[YOUR INSTRUCTIONS]
Would you reproduce every record exactly, leaving out the pictures?
* * * *
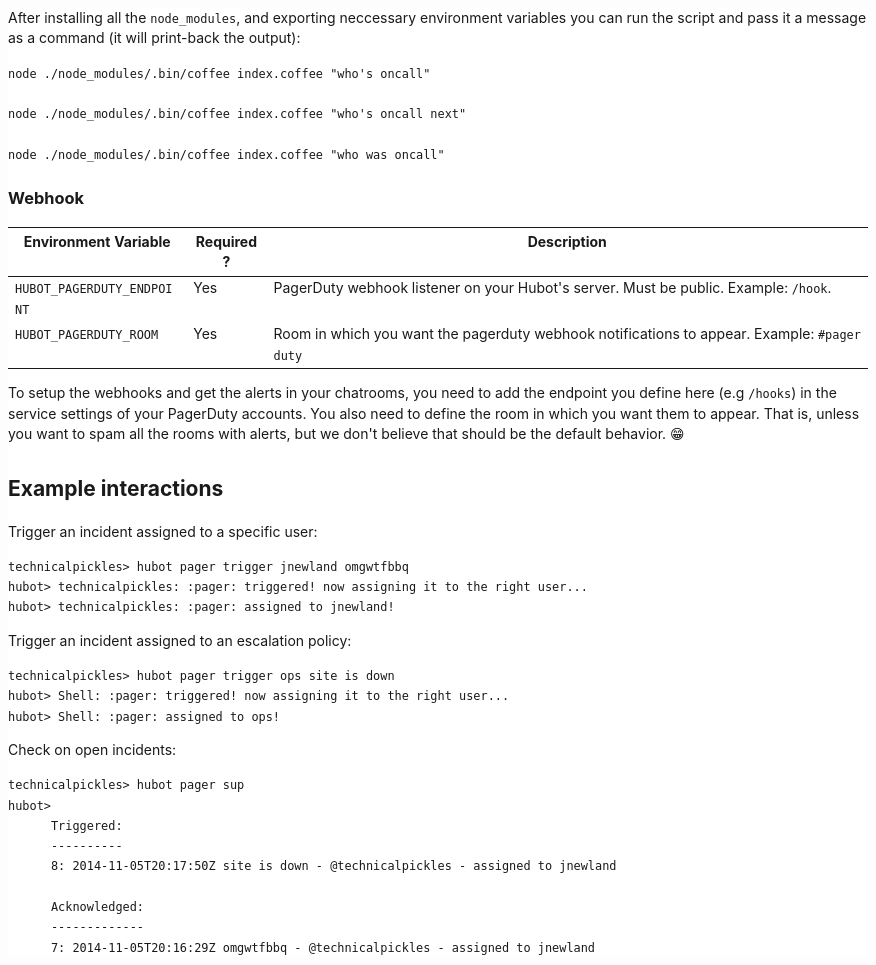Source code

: After installing all the `node_modules`, and exporting neccessary environment variables you can run the script and pass it a message as a command (it will print-back the output):

```
node ./node_modules/.bin/coffee index.coffee "who's oncall"

node ./node_modules/.bin/coffee index.coffee "who's oncall next"

node ./node_modules/.bin/coffee index.coffee "who was oncall"
```

### Webhook

| Environment Variable | Required? | Description                               |
| -------------------- | --------- | ----------------------------------------- |
| `HUBOT_PAGERDUTY_ENDPOINT` | Yes | PagerDuty webhook listener on your Hubot's server. Must be public. Example: `/hook`. |
| `HUBOT_PAGERDUTY_ROOM` | Yes | Room in which you want the pagerduty webhook notifications to appear. Example: `#pagerduty` |

To setup the webhooks and get the alerts in your chatrooms, you need to add the endpoint you define here (e.g `/hooks`) in
the service settings of your PagerDuty accounts. You also need to define the room in which you want them to appear. That is, unless you want to spam all the rooms with alerts, but we don't believe that should be the default behavior. 😁

## Example interactions

Trigger an incident assigned to a specific user:

```
technicalpickles> hubot pager trigger jnewland omgwtfbbq
hubot> technicalpickles: :pager: triggered! now assigning it to the right user...
hubot> technicalpickles: :pager: assigned to jnewland!
```

Trigger an incident assigned to an escalation policy:

```
technicalpickles> hubot pager trigger ops site is down
hubot> Shell: :pager: triggered! now assigning it to the right user...
hubot> Shell: :pager: assigned to ops!
```

Check on open incidents:

```
technicalpickles> hubot pager sup
hubot>
      Triggered:
      ----------
      8: 2014-11-05T20:17:50Z site is down - @technicalpickles - assigned to jnewland

      Acknowledged:
      -------------
      7: 2014-11-05T20:16:29Z omgwtfbbq - @technicalpickles - assigned to jnewland
```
* * * *
[ANSWER FOR THIS EXERCISE]
Source code

: After installing all the `node_modules`, and exporting neccessary environment variables you can run the script and pass it a message as a command (it will print-back the output):

```
node ./node_modules/.bin/coffee index.coffee "who's oncall"

node ./node_modules/.bin/coffee index.coffee "who's oncall next"

node ./node_modules/.bin/coffee index.coffee "who was oncall"
```

### Webhook

| Environment Variable | Required? | Description                               |
| -------------------- | --------- | ----------------------------------------- |
| `HUBOT_PAGERDUTY_ENDPOINT` | Yes | PagerDuty webhook listener on your Hubot's server. Must be public. Example: `/hook`. |
| `HUBOT_PAGERDUTY_ROOM` | Yes | Room in which you want the pagerduty webhook notifications to appear. Example: `#pagerduty` |

To setup the webhooks and get the alerts in your chatrooms, you need to add the endpoint you define here (e.g `/hooks`) in
the service settings of your PagerDuty accounts. You also need to define the room in which you want them to appear. That is, unless you want to spam all the rooms with alerts, but we don't believe that should be the default behavior. 😁

## Example interactions

Trigger an incident assigned to a specific user:

```
technicalpickles> hubot pager trigger jnewland omgwtfbbq
hubot> technicalpickles: :pager: triggered! now assigning it to the right user...
hubot> technicalpickles: :pager: assigned to jnewland!
```

Trigger an incident assigned to an escalation policy:

```
technicalpickles> hubot pager trigger ops site is down
hubot> Shell: :pager: triggered! now assigning it to the right user...
hubot> Shell: :pager: assigned to ops!
```

Check on open incidents:

```
technicalpickles> hubot pager sup
hubot>
      Triggered:
      ----------
      8: 2014-11-05T20:17:50Z site is down - @technicalpickles - assigned to jnewland

      Acknowledged:
      -------------
      7: 2014-11-05T20:16:29Z omgwtfbbq - @technicalpickles - assigned to jnewland
```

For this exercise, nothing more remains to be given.